Helene Fischer Am Rande ihres Berlin-Konzerts gab es einen Nazi-Vorfall

Von (dr/spot) 

Am Rande ihres Konzerts in Berlin kam es zu einem Nazi-Skandal: Helene Fischer Foto: imago/HOFER
Am Rande ihres Konzerts in Berlin kam es zu einem Nazi-Skandal: Helene Fischer Foto: imago/HOFER

Dieser Vorfall passt Helene Fischer bestimmt überhaupt nicht: Am Rande ihres Konzerts in Berlin kam es zu einem Nazi-Eklat. Ein Mann zeigte den Hitlergruß und brüllte dabei "Sieg Heil".

Erst vor wenigen Tagen stellte sich Helene Fischer (34, "Farbenspiel") in einem Statement klar gegen jegliche rassistische Einstellung. Da dürfte ihr dieser Vorfall alles andere als gelegen kommen. Wie die Berliner Polizei mitteilte, kam es am Freitagabend auf ihrem Konzert in der Mercedes-Benz Arena im Bezirk Friedrichshain-Kreuzberg zu einem Zwischenfall. Die Polizei wurde vom dortigen Sicherheitspersonal gegen 20:45 Uhr hinzugezogen, um ein Hausverbot gegen zwei Männer im Alter von 25 und 41 Jahren durchzusetzen.
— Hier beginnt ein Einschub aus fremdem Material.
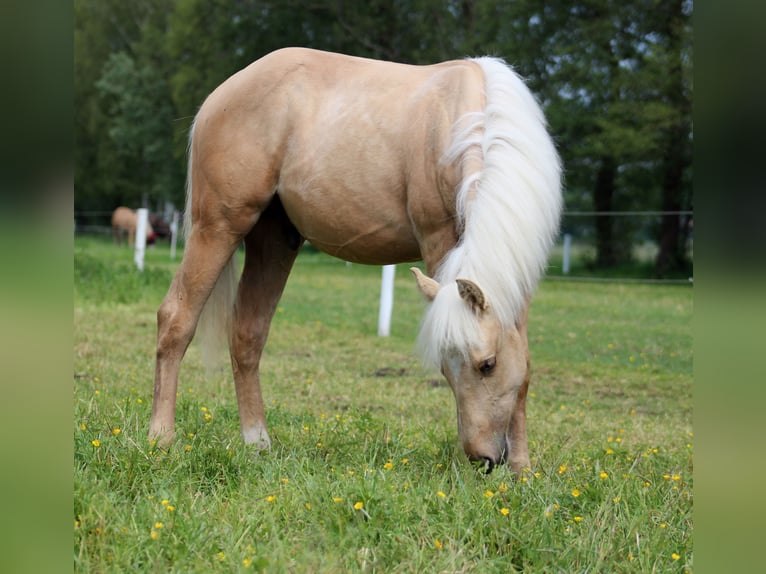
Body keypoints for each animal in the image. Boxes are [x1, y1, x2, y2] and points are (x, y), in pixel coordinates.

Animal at [150, 48, 564, 476]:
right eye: (451, 365)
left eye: (487, 364)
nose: (483, 459)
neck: (474, 119)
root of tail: (220, 96)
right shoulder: (439, 241)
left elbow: (524, 364)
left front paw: (523, 469)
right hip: (218, 228)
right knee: (176, 319)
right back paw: (161, 438)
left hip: (274, 240)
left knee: (248, 333)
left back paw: (257, 442)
Hier gibt es das Album "Farbenspiel" von Helene Fischer

Der Jüngere habe im weiteren Verlauf zunächst die Beamten mehrfach beleidigt. Sein Begleiter habe sich beim Verlassen der Örtlichkeiten vor der Arena umgedreht, die Hacken zusammengeschlagen, den Hitlergruß gezeigt und laut "Sieg Heil" gebrüllt. Nach Beendigung der Personalienfeststellung soll er außerdem noch sein nacktes, ausgestrecktes Gesäß gezeigt haben. Es wurden Strafverfahren wegen Beleidigung und Zeigens des Hitlergrußes eingeleitet.